CAI w obecnym kształcie zwiększy możliwości inwestycyjne firm europejskich w Chinach, choć nadal nie na zasadzie wzajemności. Brakuje jednak mechanizmów weryfikacji chińskich zapowiedzi w zakresie np. transferu technologii czy ratyfikacji konwencji ILO. Wprowadzony 7 grudnia reżim sankcyjny UE dotyczący praw człowieka nie będzie w tym kontekście efektywny ze względu na zależność od inicjatywy państw członkowskich, co daje ChRL wpływ na podejmowanie decyzji. Brak transparentności przyjęcia CAI przez KE obniża też prawdopodobieństwo wspólnej polityki UE wobec Chin. Na zakończenie negocjacji do końca 2020 r. – pomimo obiekcji niektórych państw członkowskich – naciskały Niemcy wspierane przez Francję, które są największymi inwestorami w ChRL spośród państw UE.

Jak umowa wpłynie na relacje transatlantyckie?

Zakończenie negocjacji CAI przed końcem 2020 r. jest dowodem na wstrzemięźliwość KE i prezydencji niemieckiej w stosunku do idei koordynacji z USA podejścia do Chin, m.in. w organizacjach międzynarodowych i polityce globalnej. Nie oznacza jednak zerwania bliższej współpracy rozpoczętej w ramach dialogu UE–USA na temat Chin w październiku br.
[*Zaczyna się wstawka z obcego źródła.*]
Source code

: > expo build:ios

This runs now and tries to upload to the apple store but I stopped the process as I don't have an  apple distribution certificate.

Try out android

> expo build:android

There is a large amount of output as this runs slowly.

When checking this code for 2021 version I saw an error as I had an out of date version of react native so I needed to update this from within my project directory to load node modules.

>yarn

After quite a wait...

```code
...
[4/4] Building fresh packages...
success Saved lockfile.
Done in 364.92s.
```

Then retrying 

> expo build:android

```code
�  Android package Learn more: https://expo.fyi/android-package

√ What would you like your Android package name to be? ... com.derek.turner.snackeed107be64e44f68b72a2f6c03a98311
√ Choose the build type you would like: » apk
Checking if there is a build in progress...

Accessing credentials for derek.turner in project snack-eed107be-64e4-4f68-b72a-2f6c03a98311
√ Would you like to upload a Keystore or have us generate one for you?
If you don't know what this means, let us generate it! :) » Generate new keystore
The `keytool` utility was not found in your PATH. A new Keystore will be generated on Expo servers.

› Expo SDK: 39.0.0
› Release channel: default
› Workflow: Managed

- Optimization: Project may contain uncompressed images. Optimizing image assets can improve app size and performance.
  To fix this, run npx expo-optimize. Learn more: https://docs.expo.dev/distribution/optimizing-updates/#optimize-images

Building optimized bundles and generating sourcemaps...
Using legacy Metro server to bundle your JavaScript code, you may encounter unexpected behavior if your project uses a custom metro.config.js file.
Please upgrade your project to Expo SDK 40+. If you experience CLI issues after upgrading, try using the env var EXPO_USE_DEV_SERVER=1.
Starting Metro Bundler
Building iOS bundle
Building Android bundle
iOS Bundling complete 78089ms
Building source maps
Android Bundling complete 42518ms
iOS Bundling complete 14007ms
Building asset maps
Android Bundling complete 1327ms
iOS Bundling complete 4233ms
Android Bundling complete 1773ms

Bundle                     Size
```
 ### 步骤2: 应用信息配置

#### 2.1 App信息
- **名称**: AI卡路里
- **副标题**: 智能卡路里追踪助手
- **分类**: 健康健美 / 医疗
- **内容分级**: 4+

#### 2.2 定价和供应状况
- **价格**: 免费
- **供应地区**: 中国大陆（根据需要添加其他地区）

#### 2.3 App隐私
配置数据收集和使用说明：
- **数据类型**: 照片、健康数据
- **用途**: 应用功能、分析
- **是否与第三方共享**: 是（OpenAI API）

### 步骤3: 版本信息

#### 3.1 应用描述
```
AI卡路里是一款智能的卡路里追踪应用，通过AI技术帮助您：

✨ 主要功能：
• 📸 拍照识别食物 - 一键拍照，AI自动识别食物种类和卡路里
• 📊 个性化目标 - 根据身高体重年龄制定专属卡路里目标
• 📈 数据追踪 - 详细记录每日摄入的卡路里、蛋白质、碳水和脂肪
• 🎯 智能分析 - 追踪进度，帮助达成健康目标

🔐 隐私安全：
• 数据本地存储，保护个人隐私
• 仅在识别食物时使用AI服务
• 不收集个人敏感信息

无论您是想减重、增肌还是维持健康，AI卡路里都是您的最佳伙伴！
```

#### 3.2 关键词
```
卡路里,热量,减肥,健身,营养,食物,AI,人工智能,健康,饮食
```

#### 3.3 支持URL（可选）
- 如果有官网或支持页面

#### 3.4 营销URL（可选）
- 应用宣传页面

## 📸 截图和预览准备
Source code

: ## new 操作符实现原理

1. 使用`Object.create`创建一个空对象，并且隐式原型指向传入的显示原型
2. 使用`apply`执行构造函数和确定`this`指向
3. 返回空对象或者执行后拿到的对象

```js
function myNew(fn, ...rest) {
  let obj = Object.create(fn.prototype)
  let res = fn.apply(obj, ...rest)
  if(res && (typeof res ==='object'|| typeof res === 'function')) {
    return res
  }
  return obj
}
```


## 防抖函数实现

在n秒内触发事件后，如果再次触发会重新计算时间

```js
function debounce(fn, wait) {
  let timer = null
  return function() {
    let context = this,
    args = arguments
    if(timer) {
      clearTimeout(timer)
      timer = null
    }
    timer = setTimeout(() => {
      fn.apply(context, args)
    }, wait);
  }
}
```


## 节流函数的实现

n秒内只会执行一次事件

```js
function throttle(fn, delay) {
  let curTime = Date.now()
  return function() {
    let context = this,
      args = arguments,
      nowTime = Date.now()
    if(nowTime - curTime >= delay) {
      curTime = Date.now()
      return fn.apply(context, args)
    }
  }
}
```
Zmniejszy się jednak zaufanie administracji Bidena do Unii, w tym do Niemiec, tym bardziej że wolę rozmowy o CAI i polityce wobec Chin sygnalizował Jake Sullivan, kandydat na doradcę ds. bezpieczeństwa narodowego w administracji Bidena. Retoryka KE, podkreślająca zagrożenie dla interesów unijnych płynące m.in. z amerykańsko-chińskiej umowy pierwszej fazy podpisanej w styczniu br., również nie sprzyja współpracy UE–USA.

Co porozumienie oznacza dla Polski?

Polska nie jest znaczącym źródłem inwestycji na rynku chińskim, jednak CAI, jeżeli będzie wdrażane, może poprawić warunki funkcjonowania polskich firm w ChRL. To samo dotyczy polskich przedsiębiorstw uczestniczących w globalnych łańcuchach wartości i powiązanych z firmami z państw UE, głównie Niemiec. Zakres działania polskiego biznesu w ChRL może jednak ograniczać m.in. utrzymanie chińskiego mechanizmu kontroli inwestycji czy trudności w rozwiązywaniu sporów inwestycyjnych. CAI nie zmniejszy także barier w dostępie do chińskiego rynku w sektorach ważnych dla Polski, m.in. produktów spożywczych.